In that sense, his politics are just like his movies. While I’ve often enjoyed him onscreen — The Terminator wouldn’t have been nearly as original without his robotic vibe — what’s striking about his film work is that, like his campaign, it’s resolutely content-free. Although he tried to model his career on Clint Eastwood’s, shifting between action pics and comedies, the two stars couldn’t be more different. Where Eastwood spent 30 years exploring ideas of masculinity, violence, social justice and his own persona as a screen idol, the only meaning you find in Schwarzenegger’s movies is his desire to make money and increase his stardom; all his mystic rivers lead back to his own greater glory. Indeed, his famous self-reinventions have been about nothing larger than repositioning himself in the marketplace. For those terrified of a Schwarzenegger governorship, this is probably reassuring news. Arnold’s too pragmatic to be a right-wing ideologue.

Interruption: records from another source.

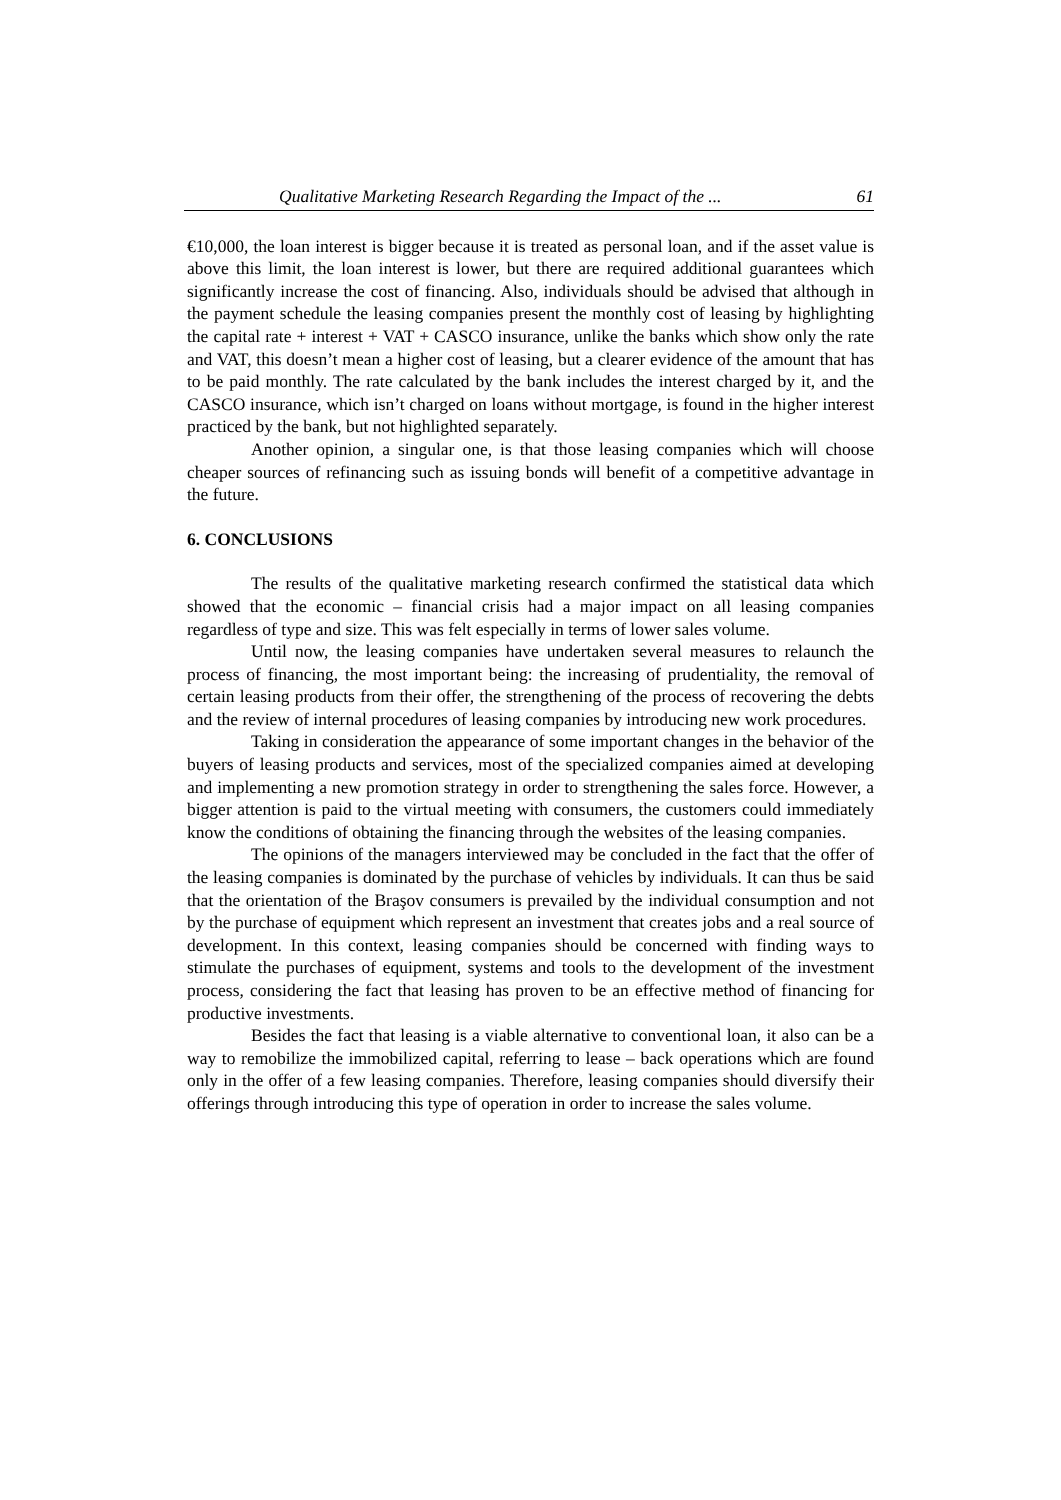Qualitative Marketing Research Regarding the Impact of the ... 61
€10,000, the loan interest is bigger because it is treated as personal loan, and if the asset value is above this limit, the loan interest is lower, but there are required additional guarantees which significantly increase the cost of financing. Also, individuals should be advised that although in the payment schedule the leasing companies present the monthly cost of leasing by highlighting the capital rate + interest + VAT + CASCO insurance, unlike the banks which show only the rate and VAT, this doesn’t mean a higher cost of leasing, but a clearer evidence of the amount that has to be paid monthly. The rate calculated by the bank includes the interest charged by it, and the CASCO insurance, which isn’t charged on loans without mortgage, is found in the higher interest practiced by the bank, but not highlighted separately.
Another opinion, a singular one, is that those leasing companies which will choose cheaper sources of refinancing such as issuing bonds will benefit of a competitive advantage in the future.
6. CONCLUSIONS
The results of the qualitative marketing research confirmed the statistical data which showed that the economic – financial crisis had a major impact on all leasing companies regardless of type and size. This was felt especially in terms of lower sales volume.
Until now, the leasing companies have undertaken several measures to relaunch the process of financing, the most important being: the increasing of prudentiality, the removal of certain leasing products from their offer, the strengthening of the process of recovering the debts and the review of internal procedures of leasing companies by introducing new work procedures.
Taking in consideration the appearance of some important changes in the behavior of the buyers of leasing products and services, most of the specialized companies aimed at developing and implementing a new promotion strategy in order to strengthening the sales force. However, a bigger attention is paid to the virtual meeting with consumers, the customers could immediately know the conditions of obtaining the financing through the websites of the leasing companies.
The opinions of the managers interviewed may be concluded in the fact that the offer of the leasing companies is dominated by the purchase of vehicles by individuals. It can thus be said that the orientation of the Braşov consumers is prevailed by the individual consumption and not by the purchase of equipment which represent an investment that creates jobs and a real source of development. In this context, leasing companies should be concerned with finding ways to stimulate the purchases of equipment, systems and tools to the development of the investment process, considering the fact that leasing has proven to be an effective method of financing for productive investments.
Besides the fact that leasing is a viable alternative to conventional loan, it also can be a way to remobilize the immobilized capital, referring to lease – back operations which are found only in the offer of a few leasing companies. Therefore, leasing companies should diversify their offerings through introducing this type of operation in order to increase the sales volume.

In fact, it’s no surprise that Schwarzenegger finally stonewalled less on his sexual past than he did on his plans for California. He doesn’t have any (auditing the books doesn’t count), and his political ideas are as shallow as his movies. His run for office brilliantly tapped into public anger about politicians — although I might have killed myself if I had to hear him quote from Network one more time — but witnessing his exultation during his victory celebration, you could see that he didn’t really feel that anger any more than he was fascinated with overseeing state pension plans. For finally, his decision to run had nothing to do with principles, policies or even California. It was all about himself, which means that he’s actually a lot like, well — Gray Davis.
Grope Therapy
When the Schwarzengroper story broke in last Friday’s L.A. Times, the candidate promptly adopted the puzzling "Where there’s smoke, there’s fire" defense. (So there’s more?) No matter, the universal awareness of Arnold’s sexual thuggery turned the days before the election into a bad-faith jamboree. Liberals who once defended Bill Clinton were suddenly treating Arnold as Caligula, drawing vast distinctions between a president being rimmed by a dim college-age intern in the Oval Office and a gubernatorial candidate pulling a woman on his lap and asking if she’s ever had a man stick his tongue up her backside. Such a refined moral calculus would bring tears to the eyes of Immanuel Kant.